**Text provided**
"""

Table 3 Microvascular imaging for the diagnosis of gallbladder lesions
Fig. 3
figure 3

Microvascular findings of a gallbladder lesion on superb microvascular imaging under contrast-enhanced ultrasound. a Adenomyomatosis. Linear microvessels without caliber change are noted. b Gallbladder cancer. Microvessels are tortuous and present with caliber change

Some reports on the evaluation of gallbladder lesions using CEUS are presented (Fig. 4). Tsuji et al. classified 25 cases of GBCs into six patterns according to their enhancement pattern on CEUS and speculated that branched patterns might be a sign of malignancy [41]. Zhang et al. examined 105 cases of gallbladder lesions using CEUS and demonstrated a 95.2% diagnostic accuracy rate [42]. They considered heterogeneous enhancement with rapid washout as a typical finding in GBC. A prospective observational study conducted by Kumar et al. to evaluate the enhancement patterns of 26 cases with gallbladder lesions presenting wall thickening on CEUS concluded that gallbladder cancer showed early washout of contrast compared to benign wall thickening [43]. Kong et al. observed 49 cases of gallbladder lesions on US with and without enhancement and reported that malignant gallbladder lesions showed more vascularity and required longer to achieve iso-enhancement in comparison with the liver parenchyma than benign lesions [44]. In addition, the diagnostic accuracy of US can be improved in combination with CEUS, which is prominent in cases of gallbladder wall thickening. These studies suggest that analysis of the vascularity, enhancement pattern, or timing of enhancement/washout on CEUS is quite effective for the diagnosis of gallbladder lesions presenting with wall thickening (Table 4).

"""

**Work order 1**
Answer these questions about the passage on imaging of gallbladder lesions, putting each answer on its own line marked with the same letter.
(a) Under superb microvascular imaging, what microvessels are noted in adenomyomatosis?
(b) How many cases of gallbladder lesions did Zhang et al. examine with CEUS, and what diagnostic accuracy rate did they show?
(c) What did Kumar et al. conclude about gallbladder cancer compared to benign wall thickening?
**Work order 2**
Summarize the passage on imaging of gallbladder lesions in two sentences.
**Work order 3**
Carry on the passage on imaging of gallbladder lesions from the point where it stops.

**Dataset content**
"""

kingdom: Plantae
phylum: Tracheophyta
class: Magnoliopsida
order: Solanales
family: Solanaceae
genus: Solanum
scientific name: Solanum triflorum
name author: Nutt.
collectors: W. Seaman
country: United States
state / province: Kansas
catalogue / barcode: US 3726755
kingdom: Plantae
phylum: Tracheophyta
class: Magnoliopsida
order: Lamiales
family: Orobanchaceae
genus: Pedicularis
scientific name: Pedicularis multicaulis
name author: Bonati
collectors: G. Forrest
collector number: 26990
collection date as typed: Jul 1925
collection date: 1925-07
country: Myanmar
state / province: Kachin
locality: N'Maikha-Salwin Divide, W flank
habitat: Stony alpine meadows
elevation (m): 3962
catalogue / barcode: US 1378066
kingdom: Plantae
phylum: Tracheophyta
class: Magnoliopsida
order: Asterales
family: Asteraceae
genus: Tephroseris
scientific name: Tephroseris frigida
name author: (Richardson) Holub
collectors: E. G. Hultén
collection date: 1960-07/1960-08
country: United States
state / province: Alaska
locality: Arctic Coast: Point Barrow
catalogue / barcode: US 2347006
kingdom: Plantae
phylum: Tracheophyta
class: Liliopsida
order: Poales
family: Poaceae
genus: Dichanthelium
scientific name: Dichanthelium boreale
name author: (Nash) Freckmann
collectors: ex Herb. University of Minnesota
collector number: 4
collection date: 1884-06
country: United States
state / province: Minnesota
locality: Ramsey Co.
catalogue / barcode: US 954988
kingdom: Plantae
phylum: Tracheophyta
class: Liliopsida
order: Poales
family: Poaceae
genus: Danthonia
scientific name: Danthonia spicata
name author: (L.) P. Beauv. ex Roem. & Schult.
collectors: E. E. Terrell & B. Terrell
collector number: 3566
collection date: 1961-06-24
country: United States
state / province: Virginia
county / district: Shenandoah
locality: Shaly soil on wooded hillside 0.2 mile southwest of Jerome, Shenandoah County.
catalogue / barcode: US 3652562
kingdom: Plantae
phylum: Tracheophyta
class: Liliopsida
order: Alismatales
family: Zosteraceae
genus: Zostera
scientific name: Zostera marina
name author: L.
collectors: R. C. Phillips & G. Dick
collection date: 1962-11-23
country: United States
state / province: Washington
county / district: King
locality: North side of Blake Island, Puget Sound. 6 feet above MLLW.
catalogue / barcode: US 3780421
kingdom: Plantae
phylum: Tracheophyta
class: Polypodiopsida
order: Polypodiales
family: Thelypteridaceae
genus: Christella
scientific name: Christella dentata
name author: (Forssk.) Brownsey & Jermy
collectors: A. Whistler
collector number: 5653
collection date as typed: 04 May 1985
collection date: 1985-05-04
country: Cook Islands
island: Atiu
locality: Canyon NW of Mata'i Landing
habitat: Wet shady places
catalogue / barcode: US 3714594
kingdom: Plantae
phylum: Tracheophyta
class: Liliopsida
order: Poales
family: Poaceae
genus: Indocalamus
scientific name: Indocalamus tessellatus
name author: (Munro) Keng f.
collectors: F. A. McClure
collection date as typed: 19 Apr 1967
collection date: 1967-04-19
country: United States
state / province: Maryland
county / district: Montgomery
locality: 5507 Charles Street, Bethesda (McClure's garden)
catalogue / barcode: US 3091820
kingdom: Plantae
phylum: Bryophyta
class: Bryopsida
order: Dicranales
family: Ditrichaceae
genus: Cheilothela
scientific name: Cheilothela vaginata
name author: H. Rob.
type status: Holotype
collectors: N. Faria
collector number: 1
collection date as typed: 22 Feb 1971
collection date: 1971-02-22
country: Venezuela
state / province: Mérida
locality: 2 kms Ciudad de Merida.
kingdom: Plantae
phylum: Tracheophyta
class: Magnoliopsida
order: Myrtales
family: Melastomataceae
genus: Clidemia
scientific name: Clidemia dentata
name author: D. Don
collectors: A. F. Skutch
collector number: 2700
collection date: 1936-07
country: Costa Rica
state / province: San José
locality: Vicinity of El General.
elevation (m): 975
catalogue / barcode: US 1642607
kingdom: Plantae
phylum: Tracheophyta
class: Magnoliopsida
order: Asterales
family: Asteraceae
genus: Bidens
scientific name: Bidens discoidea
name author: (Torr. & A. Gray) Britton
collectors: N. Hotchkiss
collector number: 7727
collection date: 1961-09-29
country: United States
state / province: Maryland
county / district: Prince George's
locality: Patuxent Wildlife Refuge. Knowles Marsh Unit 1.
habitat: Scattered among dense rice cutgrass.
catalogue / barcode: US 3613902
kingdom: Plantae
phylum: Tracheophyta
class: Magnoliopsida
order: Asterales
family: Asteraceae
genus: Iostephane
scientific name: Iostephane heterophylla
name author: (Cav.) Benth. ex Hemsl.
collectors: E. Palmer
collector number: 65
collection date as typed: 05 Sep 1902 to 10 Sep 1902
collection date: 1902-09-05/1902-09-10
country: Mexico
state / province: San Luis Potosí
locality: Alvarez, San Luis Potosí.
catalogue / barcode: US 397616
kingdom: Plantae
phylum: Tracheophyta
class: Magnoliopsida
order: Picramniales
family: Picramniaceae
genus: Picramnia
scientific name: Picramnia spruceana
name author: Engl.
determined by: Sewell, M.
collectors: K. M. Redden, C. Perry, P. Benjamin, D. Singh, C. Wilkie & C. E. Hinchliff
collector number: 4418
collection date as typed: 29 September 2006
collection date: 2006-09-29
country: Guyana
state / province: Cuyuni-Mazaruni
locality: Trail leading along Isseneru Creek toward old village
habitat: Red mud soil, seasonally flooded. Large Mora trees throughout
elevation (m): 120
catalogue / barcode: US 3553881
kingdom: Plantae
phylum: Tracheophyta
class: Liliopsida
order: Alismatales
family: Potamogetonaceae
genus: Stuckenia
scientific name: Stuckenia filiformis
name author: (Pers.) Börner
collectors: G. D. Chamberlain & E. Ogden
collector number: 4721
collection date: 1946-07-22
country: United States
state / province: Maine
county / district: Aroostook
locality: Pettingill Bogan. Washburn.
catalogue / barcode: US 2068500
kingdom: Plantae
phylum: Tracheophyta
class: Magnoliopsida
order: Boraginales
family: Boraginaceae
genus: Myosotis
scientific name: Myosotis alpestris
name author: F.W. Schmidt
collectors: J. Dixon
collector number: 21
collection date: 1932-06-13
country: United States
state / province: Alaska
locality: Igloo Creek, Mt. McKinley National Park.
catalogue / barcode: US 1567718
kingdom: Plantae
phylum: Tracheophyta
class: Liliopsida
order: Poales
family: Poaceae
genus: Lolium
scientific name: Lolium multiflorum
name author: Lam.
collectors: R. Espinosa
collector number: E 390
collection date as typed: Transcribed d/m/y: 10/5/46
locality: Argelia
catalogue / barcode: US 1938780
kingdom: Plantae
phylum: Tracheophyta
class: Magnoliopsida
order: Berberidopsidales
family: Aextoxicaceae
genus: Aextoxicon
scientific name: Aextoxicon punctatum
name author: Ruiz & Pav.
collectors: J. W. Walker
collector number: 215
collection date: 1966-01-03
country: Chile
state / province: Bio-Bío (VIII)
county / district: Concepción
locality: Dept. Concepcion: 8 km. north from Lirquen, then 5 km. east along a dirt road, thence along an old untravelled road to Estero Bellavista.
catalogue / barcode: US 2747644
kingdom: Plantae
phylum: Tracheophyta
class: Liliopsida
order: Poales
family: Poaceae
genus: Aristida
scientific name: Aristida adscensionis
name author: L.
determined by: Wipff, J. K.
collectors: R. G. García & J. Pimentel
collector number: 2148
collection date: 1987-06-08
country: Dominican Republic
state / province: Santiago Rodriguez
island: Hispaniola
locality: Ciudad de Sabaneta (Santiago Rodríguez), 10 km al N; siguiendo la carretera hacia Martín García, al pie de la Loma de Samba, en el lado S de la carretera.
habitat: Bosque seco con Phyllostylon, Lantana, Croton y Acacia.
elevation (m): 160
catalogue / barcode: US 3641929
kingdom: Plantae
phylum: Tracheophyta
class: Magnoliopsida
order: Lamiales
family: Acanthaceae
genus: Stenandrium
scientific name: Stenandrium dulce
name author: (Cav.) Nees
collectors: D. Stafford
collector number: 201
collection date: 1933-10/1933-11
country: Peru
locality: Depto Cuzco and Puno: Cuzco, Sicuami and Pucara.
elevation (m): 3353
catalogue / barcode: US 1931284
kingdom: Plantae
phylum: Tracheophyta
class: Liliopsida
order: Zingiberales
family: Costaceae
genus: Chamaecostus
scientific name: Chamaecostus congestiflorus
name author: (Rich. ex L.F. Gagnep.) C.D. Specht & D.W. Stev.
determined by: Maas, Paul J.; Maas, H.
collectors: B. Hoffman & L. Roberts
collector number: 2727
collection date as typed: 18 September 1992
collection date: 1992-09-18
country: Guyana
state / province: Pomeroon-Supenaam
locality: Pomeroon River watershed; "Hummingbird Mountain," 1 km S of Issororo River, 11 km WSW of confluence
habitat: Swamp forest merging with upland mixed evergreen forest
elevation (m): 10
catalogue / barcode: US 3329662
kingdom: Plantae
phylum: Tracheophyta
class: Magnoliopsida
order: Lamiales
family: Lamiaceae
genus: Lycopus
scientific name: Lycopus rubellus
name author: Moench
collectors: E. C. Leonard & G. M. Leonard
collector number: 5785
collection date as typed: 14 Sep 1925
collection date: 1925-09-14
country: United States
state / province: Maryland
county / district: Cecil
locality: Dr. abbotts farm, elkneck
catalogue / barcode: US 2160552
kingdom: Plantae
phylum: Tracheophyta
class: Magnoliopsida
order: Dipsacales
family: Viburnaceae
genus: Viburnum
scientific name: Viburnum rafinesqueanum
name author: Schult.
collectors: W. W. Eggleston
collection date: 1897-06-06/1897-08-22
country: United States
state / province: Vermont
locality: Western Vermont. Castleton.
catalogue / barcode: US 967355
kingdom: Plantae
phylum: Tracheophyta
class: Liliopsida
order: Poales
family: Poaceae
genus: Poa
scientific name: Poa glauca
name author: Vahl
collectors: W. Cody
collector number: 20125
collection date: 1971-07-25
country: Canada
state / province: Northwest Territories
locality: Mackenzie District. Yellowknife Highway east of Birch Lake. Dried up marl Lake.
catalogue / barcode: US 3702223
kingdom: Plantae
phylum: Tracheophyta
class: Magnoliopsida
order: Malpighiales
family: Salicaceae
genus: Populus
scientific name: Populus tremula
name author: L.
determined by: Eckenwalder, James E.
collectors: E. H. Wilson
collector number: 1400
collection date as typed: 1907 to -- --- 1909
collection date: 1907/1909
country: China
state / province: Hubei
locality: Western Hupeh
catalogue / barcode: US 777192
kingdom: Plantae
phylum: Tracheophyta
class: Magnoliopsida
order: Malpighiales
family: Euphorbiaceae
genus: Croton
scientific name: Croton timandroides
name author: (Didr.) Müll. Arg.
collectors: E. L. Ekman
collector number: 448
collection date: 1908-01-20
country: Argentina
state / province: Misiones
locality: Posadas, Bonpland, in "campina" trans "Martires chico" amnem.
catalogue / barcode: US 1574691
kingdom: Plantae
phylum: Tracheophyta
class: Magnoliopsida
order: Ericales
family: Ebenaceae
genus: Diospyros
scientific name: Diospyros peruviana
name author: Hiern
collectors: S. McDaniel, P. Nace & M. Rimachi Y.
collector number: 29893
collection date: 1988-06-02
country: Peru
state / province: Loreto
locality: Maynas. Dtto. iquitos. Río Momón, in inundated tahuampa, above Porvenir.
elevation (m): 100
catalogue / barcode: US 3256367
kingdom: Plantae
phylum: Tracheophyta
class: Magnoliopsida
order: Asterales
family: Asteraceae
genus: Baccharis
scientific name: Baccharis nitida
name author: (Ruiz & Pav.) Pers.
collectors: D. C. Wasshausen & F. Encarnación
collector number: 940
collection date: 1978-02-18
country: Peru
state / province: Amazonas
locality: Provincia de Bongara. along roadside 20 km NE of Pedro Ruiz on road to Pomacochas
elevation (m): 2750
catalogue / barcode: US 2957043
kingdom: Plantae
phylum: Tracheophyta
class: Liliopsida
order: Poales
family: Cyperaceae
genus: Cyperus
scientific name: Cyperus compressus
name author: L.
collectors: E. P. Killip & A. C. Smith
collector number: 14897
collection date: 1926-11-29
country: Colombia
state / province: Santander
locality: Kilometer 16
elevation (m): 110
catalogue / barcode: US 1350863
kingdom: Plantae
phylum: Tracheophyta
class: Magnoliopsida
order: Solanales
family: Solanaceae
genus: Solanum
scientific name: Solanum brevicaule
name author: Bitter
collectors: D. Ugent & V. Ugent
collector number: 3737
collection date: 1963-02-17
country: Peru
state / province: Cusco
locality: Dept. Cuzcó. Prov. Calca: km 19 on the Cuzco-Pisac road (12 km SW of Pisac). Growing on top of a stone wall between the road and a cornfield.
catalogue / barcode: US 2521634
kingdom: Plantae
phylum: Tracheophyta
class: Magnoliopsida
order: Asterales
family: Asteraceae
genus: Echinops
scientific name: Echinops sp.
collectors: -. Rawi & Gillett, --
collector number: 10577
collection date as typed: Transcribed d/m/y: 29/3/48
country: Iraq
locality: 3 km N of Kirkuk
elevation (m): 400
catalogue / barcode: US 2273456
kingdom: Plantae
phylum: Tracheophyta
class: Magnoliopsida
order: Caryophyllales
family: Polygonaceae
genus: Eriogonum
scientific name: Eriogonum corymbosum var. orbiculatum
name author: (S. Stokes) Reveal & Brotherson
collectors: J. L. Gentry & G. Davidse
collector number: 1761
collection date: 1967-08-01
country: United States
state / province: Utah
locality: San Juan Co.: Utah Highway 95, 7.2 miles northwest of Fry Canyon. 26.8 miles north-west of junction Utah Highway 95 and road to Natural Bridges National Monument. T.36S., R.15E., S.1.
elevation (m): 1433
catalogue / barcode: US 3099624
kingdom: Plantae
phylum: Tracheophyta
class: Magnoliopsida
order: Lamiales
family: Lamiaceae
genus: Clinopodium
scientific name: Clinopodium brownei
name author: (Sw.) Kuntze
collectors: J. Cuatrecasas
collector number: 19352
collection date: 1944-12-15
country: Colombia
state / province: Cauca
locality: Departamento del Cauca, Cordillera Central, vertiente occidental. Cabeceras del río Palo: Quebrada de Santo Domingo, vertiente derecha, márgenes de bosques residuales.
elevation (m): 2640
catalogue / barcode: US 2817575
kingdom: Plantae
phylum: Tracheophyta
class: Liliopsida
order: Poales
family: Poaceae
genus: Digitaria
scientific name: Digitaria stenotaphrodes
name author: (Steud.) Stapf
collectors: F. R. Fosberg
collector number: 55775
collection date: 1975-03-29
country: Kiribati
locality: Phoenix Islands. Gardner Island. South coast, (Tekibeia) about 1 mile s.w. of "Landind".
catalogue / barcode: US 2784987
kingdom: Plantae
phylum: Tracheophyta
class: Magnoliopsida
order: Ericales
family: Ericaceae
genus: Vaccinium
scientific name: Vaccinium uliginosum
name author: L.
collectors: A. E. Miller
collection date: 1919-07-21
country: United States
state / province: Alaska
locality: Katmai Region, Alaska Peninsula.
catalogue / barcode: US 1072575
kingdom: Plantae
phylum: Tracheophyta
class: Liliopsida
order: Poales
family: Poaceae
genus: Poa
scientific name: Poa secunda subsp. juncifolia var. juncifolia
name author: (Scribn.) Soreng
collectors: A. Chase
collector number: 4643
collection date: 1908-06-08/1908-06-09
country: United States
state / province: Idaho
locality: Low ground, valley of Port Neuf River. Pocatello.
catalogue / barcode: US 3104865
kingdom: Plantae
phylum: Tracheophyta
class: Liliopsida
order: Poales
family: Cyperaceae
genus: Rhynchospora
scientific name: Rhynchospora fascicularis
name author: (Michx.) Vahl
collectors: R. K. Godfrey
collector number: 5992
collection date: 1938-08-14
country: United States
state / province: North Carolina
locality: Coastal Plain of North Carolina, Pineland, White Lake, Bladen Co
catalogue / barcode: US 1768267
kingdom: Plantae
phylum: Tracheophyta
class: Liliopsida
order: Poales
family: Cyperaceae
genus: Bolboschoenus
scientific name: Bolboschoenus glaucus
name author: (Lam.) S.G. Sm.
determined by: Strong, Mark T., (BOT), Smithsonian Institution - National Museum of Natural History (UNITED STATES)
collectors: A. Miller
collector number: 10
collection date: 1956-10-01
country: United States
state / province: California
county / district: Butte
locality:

"""

**Exercise answer 1**
(a) Linear microvessels without caliber change.
(b) They examined 105 cases and showed a 95.2% diagnostic accuracy rate.
(c) Gallbladder cancer showed early washout of contrast compared to benign wall thickening.

**Exercise answer 2**
On superb microvascular imaging under contrast-enhanced ultrasound, adenomyomatosis shows linear microvessels without caliber change, while gallbladder cancer shows tortuous microvessels with caliber change. Several CEUS studies linked malignancy to features such as branched patterns, heterogeneous enhancement with rapid washout, early washout, more vascularity, and longer time to iso-enhancement, which suggests that CEUS analysis is quite effective for diagnosing gallbladder lesions with wall thickening.

**Exercise answer 3**
Fig. 4
figure 4

Findings of gallbladder lesions on contrast-enhanced ultrasound. a Adenomyomatosis. Gallbladder lesions were uniformly enhanced 32 s after injection of contrast agent. A small cystic structure was also found in the lesion (arrow). b Gallbladder cancer. A gallbladder lesion was heterogeneously enhanced, and a perfusion defect was observed 22 s after injection of contrast agent (arrow). c Gallbladder cancer (same case as in b). Contrast agent was partially washed out 53 s after injection of contrast agent (arrow)

Table 4 Imaging findings of malignant/benign gallbladder lesions on contrast-enhanced ultrasound

Limitations and future perspective of microvascular imaging

Visualization of microvessels is considered a promising technique, but some problems still exist. Visualization of microvessels on US is still under development, and further improvements are required especially for the improvement of local resolution and the reduction of artifacts. Benign or malignant diagnosis based on microvascular findings largely depends on subjective judgement, and the morphological findings of microvessels only serve as a reference at present. There have been few US studies regarding microvessels, and validation of the reported findings has not been fully discussed. However, further studies on the morphology of microvessels will reveal microvascular findings specific to benign and malignant gallbladder lesions.

Conclusion

Although morphological evaluation is fundamental for the diagnosis of gallbladder lesions presenting wall thickening, difficult cases are sometimes encountered. Hemodynamic evaluation is important in such cases. Recent advances in US imaging have made microvascular imaging possible, and detailed hemodynamic evaluations including the enhancement pattern on CEUS and morphological findings of microvessels are expected to aid in differentiating between benign and malignant gallbladder lesions.